Most of you will probably associate cranberries with turkey and Thanksgiving, but in Slovakia, we prefer to serve them with game and, quite often, as a garnish for grilled or roasted cheese.
It should be said though that only certain types of cheese are suited to pan-roasting, and for this recipe in particular, the choice is even narrower. The good news is that the cheese you will need is available worldwide, though it might be sold under different names.
Encián is the Slovak variety of French Camembert – a soft, creamy cow’s milk cheese with an edible rind. Like Camembert, Encián is sold whole as small (80 g) or large (110 g) round cheese in cardboard boxes.

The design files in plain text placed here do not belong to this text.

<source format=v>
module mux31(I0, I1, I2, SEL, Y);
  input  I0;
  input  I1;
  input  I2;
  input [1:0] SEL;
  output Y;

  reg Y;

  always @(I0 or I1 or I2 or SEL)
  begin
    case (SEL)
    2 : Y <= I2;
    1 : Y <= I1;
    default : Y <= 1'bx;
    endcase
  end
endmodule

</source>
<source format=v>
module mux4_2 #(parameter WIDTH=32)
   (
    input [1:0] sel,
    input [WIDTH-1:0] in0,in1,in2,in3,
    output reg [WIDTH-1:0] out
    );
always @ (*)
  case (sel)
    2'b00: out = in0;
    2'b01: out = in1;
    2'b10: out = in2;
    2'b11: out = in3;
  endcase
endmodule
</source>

In the neighbouring Czech Republic, Hermelín cheese is a very close relative to Encián, or perhaps is it vice versa? It’s really difficult to trace the origins of this simple, classic dish, as Czechs and Slovaks lived together in one country for over seventy years, which explains why their cuisines often overlap.

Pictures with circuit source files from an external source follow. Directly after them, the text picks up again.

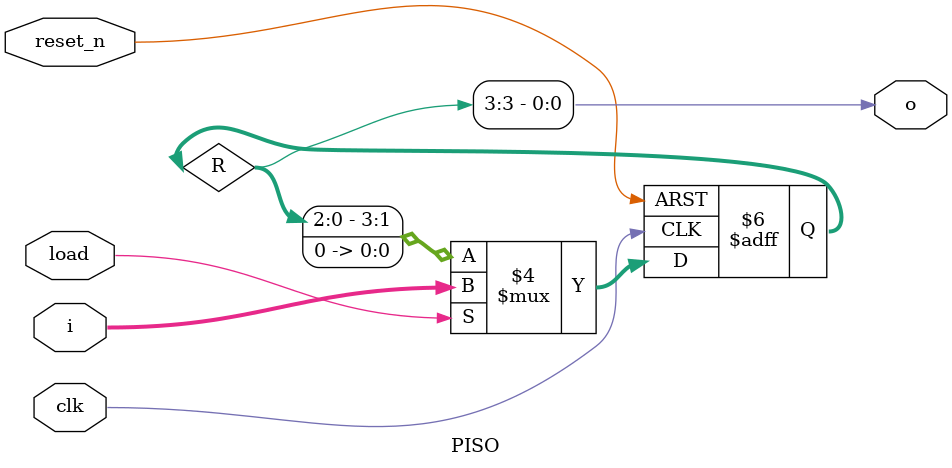
<source format=v>
`timescale 1ns / 1ps


module PISO #(parameter size=4) (
    o,
    clk,
    reset_n,
    load,
    i
    );
    
    output o;
    input clk;
    input reset_n;
    input load;
    input [size-1:0]i;
    
    reg [size-1:0]R;
    
    assign o = R[size-1];
    //assign o = R[size-1:0];
    
    always@(posedge clk or negedge reset_n)
    begin
        if(!reset_n)
            R <= 0;
            
        else if(load)
            R <= i;
            
        else
            R <= {R[size-2:0], 1'b0};
        
    end
endmodule

</source>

In the recipe below I used the small cheese rounds of 80 g, but larger ones are perfectly fine as well, especially if your family or friends are ‘big eaters’. Also I put to good use the remining bottle of the Cranberry Compote preserved last summer.

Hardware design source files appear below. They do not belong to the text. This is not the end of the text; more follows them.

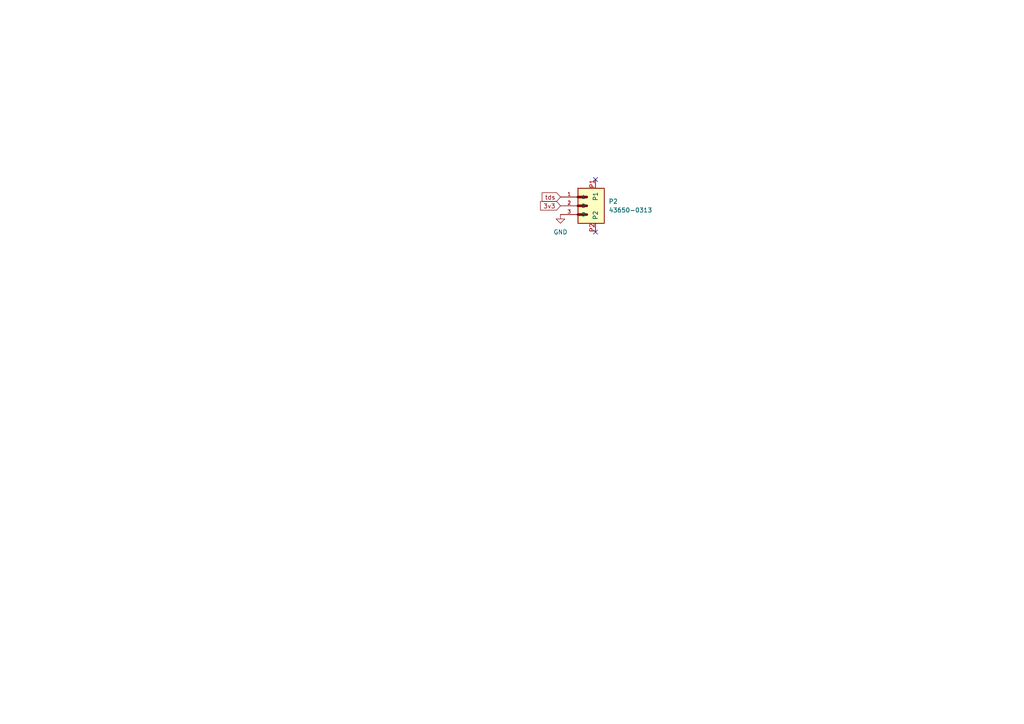
<source format=kicad_sch>
(kicad_sch (version 20211123) (generator eeschema)

  (uuid fc337c2d-c8c6-41e4-8035-84381de77acf)

  (paper "A4")

  


  (no_connect (at 172.72 67.31) (uuid bce99b3f-180e-4394-ac11-4a7a8588bba1))
  (no_connect (at 172.72 52.07) (uuid bce99b3f-180e-4394-ac11-4a7a8588bba2))

  (global_label "3v3" (shape input) (at 162.56 59.69 180) (fields_autoplaced)
    (effects (font (size 1.27 1.27)) (justify right))
    (uuid 06c0dfd8-5c28-47db-af5f-0c6e6494abd6)
    (property "Intersheet References" "${INTERSHEET_REFS}" (id 0) (at 156.7602 59.6106 0)
      (effects (font (size 1.27 1.27)) (justify right) hide)
    )
  )
  (global_label "tds" (shape input) (at 162.56 57.15 180) (fields_autoplaced)
    (effects (font (size 1.27 1.27)) (justify right))
    (uuid f8f89fbb-2d7f-4517-81c4-313981e3f34d)
    (property "Intersheet References" "${INTERSHEET_REFS}" (id 0) (at 157.244 57.0706 0)
      (effects (font (size 1.27 1.27)) (justify right) hide)
    )
  )

  (symbol (lib_id "power:GND") (at 162.56 62.23 0) (unit 1)
    (in_bom yes) (on_board yes) (fields_autoplaced)
    (uuid 0badd64b-0e66-4db9-ab01-244c56d6adc7)
    (property "Reference" "#PWR014" (id 0) (at 162.56 68.58 0)
      (effects (font (size 1.27 1.27)) hide)
    )
    (property "Value" "GND" (id 1) (at 162.56 67.31 0))
    (property "Footprint" "" (id 2) (at 162.56 62.23 0)
      (effects (font (size 1.27 1.27)) hide)
    )
    (property "Datasheet" "" (id 3) (at 162.56 62.23 0)
      (effects (font (size 1.27 1.27)) hide)
    )
    (pin "1" (uuid 3ce7baf2-9d43-4039-b6a9-a1575f23dc06))
  )

  (symbol (lib_id "Hydro:43650-0313") (at 167.64 59.69 0) (unit 1)
    (in_bom yes) (on_board yes) (fields_autoplaced)
    (uuid b4e5c10c-25a5-4f26-a259-b118ea47b2f0)
    (property "Reference" "P2" (id 0) (at 176.53 58.4199 0)
      (effects (font (size 1.27 1.27)) (justify left))
    )
    (property "Value" "43650-0313" (id 1) (at 176.53 60.9599 0)
      (effects (font (size 1.27 1.27)) (justify left))
    )
    (property "Footprint" "MOLEX_43650-0313" (id 2) (at 175.26 60.96 0)
      (effects (font (size 1.27 1.27)) (justify left bottom) hide)
    )
    (property "Datasheet" "" (id 3) (at 167.64 59.69 0)
      (effects (font (size 1.27 1.27)) (justify left bottom) hide)
    )
    (property "MANUFACTURER" "Molex" (id 4) (at 167.64 59.69 0)
      (effects (font (size 1.27 1.27)) (justify left bottom) hide)
    )
    (pin "1" (uuid 682743bc-418c-46e0-8a50-6553181542e1))
    (pin "2" (uuid 2729c4e4-bf4f-4450-b2ab-bb0867bed0ef))
    (pin "3" (uuid 3f206d8a-d191-47a4-a2f1-d78da3727db8))
    (pin "P1" (uuid cec0e559-d2a0-49f3-9f7d-049e0b598af7))
    (pin "P2" (uuid 57389038-6145-4021-abe7-4209bc6ecbbe))
  )
)

</source>
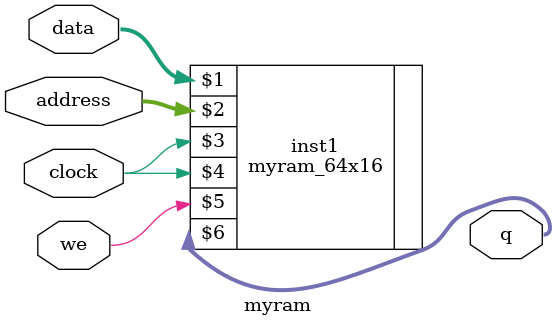
<source format=v>
module myram64x16 (data,address,inclock,outclock,we,q)
/* syn_black_box 

   LPM_WIDTH=16 
   LPM_WIDTHAD=6 
   LPM_TYPE="LPM_RAM_DQ"  */ ; 

input [15:0] data;
input [5:0] address;
input inclock, outclock;
input we;
output [15:0] q;

endmodule

// Instantiate the LPM parameterized module in the 
//    higher-level module myram
module myram(clock, we, data, address, q);
input clock, we;
input [15:0] data;
input [5:0] address;
output [15:0] q;


       myram_64x16 inst1 (data, address, clock, clock, we, q);

endmodule
</source>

Roasted Encian with Cranberries
- 2 Encian rounds (80 g each)
- 2 heaped tablespoons cranberry compote
- salt, black pepper, oregano to taste
- oil for frying
- fresh vegetables to garnish
- Wash and cut or slice the vegetables. Arrange them on a serving plate.
- Warm a pan over a low heat. Brush the cheese rounds all over with oil. Season with salt, freshly ground black pepper and oregano to taste.
- Put the cheese rounds in the pan, increase the heat to medium, and roast on both sides for about 10 minutes. This will ensure the cheese is soft inside and lightly browned on the outside.
- Transfer the warm cheeses on the serving plates, top with the cranberry compote and serve immediately with slices of wholegrain bread.Grilled Encián or Hermelín with a cranberry sauce is often prepared fresh at open-air food festivals around Slovakia. You can also get it at Christmas market stalls, which will open in all Slovak towns and cities in about 10 days.